Di Indonesia, pada proses perizinan saja sudah berbelit-belit. Ini sudah terlalu sering dikeluhkan para investor.
Indeks Daya Saing Global (Global Competitiveness Index) 2019 menempatkan Indonesia pada peringkat ke-50 dari 141 negara. Indeks yang baru saja dirilis Forum Ekonomi Dunia ini, menunjukkan bahwa Indonesia mengalami penurunan sebesar lima peringkat. Sebelumnya dalam Indeks Daya Saing Global 2018 Indonesia berhasil menduduki peringkat ke-45 dari 140 negara.
Penurunan indeks daya saing ini mengindikasikan adanya permasalahan serius yang terjadi pada daya saing Indonesia. Apakah itu? Salah satu masalah utama yakni rendahnya kualitas sumber daya manusia Indonesia. Permasalahan ini sebenarnya bukan Global Competitiveness Index hal yang baru dan mendesak diperbaiki. Tapi entah mengapa masih luput diperhatikan oleh pemerintah. Meski demikian berhembus kabar bahwa dalam lima tahun masa pemerintahan yang baru ini, Presiden Joko Widodo akan berupaya keras menggenjot pembangunan manusia.
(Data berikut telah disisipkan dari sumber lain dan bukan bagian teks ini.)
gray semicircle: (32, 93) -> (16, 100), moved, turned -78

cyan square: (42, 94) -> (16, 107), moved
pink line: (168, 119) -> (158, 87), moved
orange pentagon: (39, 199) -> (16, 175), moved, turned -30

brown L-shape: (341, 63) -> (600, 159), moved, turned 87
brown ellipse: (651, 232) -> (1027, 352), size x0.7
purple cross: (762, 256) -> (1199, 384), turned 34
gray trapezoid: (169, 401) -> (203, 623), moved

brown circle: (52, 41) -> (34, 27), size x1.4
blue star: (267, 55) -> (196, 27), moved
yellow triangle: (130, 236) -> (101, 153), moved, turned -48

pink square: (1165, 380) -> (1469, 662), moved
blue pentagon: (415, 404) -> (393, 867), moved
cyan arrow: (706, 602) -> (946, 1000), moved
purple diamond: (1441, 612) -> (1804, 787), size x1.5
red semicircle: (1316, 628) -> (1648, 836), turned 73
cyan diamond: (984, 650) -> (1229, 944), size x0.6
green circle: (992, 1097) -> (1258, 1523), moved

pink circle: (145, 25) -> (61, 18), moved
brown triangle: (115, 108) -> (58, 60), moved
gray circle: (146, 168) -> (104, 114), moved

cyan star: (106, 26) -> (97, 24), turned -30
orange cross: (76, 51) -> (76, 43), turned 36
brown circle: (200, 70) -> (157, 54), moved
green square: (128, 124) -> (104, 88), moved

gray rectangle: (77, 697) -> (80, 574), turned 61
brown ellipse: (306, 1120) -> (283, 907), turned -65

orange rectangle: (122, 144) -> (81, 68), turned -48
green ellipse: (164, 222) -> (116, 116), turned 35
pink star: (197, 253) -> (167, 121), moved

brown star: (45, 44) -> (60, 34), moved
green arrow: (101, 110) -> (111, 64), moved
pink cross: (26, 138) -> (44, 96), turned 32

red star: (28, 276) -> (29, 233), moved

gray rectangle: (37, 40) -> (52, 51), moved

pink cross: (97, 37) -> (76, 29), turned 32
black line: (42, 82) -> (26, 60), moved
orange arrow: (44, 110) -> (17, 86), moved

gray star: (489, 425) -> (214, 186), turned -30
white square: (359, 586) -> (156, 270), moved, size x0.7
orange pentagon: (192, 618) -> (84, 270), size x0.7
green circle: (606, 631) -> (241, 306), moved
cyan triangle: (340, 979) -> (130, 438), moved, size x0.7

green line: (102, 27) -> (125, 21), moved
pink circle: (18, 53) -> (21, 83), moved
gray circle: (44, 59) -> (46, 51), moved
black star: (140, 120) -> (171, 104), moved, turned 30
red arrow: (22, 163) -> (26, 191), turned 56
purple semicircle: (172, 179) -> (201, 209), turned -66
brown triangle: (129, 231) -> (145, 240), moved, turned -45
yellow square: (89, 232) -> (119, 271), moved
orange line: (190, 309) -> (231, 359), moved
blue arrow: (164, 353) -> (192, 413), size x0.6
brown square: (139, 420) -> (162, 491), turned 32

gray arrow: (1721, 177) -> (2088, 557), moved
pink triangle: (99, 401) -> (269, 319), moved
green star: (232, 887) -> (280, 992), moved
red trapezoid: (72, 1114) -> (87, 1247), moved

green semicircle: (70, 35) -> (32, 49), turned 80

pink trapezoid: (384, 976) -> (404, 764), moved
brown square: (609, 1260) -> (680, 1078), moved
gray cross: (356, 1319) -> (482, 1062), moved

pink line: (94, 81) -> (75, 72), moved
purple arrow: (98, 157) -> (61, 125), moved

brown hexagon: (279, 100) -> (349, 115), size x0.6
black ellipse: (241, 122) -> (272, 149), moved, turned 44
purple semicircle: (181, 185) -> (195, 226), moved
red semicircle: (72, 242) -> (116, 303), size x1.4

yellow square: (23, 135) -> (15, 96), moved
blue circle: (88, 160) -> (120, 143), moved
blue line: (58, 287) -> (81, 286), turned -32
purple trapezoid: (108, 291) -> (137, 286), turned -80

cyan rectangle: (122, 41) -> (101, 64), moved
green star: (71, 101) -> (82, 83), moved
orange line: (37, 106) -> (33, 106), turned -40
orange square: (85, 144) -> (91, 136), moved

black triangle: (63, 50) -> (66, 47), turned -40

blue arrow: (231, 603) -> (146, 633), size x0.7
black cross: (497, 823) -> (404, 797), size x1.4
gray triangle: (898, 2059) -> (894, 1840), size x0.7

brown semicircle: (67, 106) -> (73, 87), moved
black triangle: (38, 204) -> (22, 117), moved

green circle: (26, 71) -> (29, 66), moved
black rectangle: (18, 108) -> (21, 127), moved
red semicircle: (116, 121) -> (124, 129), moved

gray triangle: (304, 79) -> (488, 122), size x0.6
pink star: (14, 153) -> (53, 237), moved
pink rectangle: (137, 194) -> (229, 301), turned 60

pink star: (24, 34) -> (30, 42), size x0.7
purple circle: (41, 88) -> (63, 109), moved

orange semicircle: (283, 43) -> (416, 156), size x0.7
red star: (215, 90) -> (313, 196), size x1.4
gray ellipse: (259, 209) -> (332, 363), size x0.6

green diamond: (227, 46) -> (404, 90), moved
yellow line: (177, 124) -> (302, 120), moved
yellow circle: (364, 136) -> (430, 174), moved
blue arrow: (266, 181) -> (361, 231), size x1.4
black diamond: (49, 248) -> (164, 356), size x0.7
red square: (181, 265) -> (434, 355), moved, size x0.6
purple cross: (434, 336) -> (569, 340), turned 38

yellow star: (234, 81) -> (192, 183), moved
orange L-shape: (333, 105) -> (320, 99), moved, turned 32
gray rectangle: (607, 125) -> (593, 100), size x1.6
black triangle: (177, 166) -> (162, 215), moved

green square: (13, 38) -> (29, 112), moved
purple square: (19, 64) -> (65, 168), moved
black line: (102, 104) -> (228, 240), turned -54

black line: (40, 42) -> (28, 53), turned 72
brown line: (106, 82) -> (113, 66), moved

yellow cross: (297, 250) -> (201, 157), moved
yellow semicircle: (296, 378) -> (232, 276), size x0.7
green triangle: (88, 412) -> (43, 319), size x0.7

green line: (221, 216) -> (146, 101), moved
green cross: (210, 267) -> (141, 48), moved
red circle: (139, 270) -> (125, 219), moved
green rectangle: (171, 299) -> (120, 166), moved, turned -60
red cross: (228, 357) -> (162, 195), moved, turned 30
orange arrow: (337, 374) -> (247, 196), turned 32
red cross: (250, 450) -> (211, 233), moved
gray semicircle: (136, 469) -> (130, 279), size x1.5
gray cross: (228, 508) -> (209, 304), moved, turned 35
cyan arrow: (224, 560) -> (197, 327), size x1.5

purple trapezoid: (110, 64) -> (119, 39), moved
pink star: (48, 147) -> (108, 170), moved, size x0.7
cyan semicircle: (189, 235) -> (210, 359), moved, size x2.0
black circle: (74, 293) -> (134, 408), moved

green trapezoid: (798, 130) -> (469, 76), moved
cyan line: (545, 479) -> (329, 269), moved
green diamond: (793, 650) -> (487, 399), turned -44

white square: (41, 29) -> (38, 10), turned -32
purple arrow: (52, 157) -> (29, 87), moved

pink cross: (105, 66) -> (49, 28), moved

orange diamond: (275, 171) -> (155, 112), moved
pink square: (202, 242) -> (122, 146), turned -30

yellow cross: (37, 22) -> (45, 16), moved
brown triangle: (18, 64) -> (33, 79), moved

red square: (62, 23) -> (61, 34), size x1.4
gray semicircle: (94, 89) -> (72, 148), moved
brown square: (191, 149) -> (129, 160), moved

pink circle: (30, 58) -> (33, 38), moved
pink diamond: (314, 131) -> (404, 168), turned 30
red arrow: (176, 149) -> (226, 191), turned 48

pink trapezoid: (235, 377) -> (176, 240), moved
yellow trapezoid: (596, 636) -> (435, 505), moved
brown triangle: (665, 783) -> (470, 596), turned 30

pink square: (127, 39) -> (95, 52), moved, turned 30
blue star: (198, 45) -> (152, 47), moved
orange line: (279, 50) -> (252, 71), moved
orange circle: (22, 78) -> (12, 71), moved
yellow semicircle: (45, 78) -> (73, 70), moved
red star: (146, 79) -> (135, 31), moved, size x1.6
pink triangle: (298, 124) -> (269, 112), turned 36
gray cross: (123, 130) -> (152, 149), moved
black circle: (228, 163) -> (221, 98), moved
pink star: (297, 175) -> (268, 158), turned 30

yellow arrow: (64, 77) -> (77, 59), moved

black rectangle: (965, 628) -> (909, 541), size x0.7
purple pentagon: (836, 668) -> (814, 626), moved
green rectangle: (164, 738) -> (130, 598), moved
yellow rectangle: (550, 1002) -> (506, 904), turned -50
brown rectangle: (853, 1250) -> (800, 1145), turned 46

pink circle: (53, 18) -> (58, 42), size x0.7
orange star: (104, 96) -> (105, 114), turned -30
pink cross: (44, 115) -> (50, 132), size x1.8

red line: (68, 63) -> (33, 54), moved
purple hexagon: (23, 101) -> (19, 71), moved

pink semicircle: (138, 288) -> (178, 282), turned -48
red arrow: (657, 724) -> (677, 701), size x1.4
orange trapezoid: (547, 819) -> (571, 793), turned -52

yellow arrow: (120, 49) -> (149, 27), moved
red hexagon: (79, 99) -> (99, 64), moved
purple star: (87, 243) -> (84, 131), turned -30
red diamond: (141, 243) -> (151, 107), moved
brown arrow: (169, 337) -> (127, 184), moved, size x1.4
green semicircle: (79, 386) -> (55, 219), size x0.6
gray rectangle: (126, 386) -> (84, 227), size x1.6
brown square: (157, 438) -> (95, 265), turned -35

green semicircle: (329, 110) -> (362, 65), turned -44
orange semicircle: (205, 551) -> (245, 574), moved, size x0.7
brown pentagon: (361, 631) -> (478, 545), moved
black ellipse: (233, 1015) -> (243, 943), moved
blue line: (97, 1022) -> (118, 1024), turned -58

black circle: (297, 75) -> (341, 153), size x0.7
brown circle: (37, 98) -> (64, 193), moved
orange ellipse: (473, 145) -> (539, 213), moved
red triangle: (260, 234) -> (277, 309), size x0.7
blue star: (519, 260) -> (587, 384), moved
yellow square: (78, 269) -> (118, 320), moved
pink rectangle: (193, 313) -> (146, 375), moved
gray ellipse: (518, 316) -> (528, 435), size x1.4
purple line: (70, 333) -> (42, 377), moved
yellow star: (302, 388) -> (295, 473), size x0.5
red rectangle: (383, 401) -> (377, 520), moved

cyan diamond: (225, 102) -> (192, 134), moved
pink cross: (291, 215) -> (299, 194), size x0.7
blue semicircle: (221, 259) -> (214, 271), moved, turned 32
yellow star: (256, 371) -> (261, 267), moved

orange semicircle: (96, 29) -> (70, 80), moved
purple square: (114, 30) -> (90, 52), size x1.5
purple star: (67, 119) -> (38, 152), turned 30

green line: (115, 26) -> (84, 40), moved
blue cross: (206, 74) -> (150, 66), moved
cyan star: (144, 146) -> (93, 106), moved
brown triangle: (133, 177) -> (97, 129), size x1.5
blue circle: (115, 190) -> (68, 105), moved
Dampak yang paling parah dari rendahnya kualitas manusia ialah terhadap investasi. Tentu saja para investor tak mau atau mesti berpikir ulang berinvestasi pada negara yang punya kualitas manusia rendah. Produktivitas bakal melambat. Lucunya meski berkualitas rendah, dalam bekerja manusia Indonesia menginginkan gaji besar. Saya kira ini benar-benar sebuah ironi.
Beda dengan China dan Vietnam. Ketika dulu China kebanjiran usia produktif, investasi berbondong-bondong mengalir ke sana. Tenaga kerja yang terampil dan murah menjadi andalan. Ekonomi China bergairah, dan berhasil tumbuh 6% sampai 7% pertahun. Sekarang hal seperti ini terjadi pula di Vietnam. Bersama kita saksikan para investor kini memburu Vietnam. Pabrik-pabrik berdiri, akses tenaga kerja meluas, ekspor terdongkrak dan pada intinya menghidupkan perekonomian negara itu.
Bahkan beberapa waktu lalu, kita lihat sebanyak 23 perusahaan yang selama ini beroperasi di China merelokasi pabriknya ke Vietnam. Ini dilakukan guna mengurangi biaya produksi.
Wajar saja memang jika kita cemburu terhadap Vietnam. Di antara friksi perang dagang AS-China yang berlangsung, justru Vietnam––yang notabene bukan pemain––menjadi “pemenang”. Dalam artian Vietnam berhasil menggaet modal dan produksi mengalir deras ke negerinya.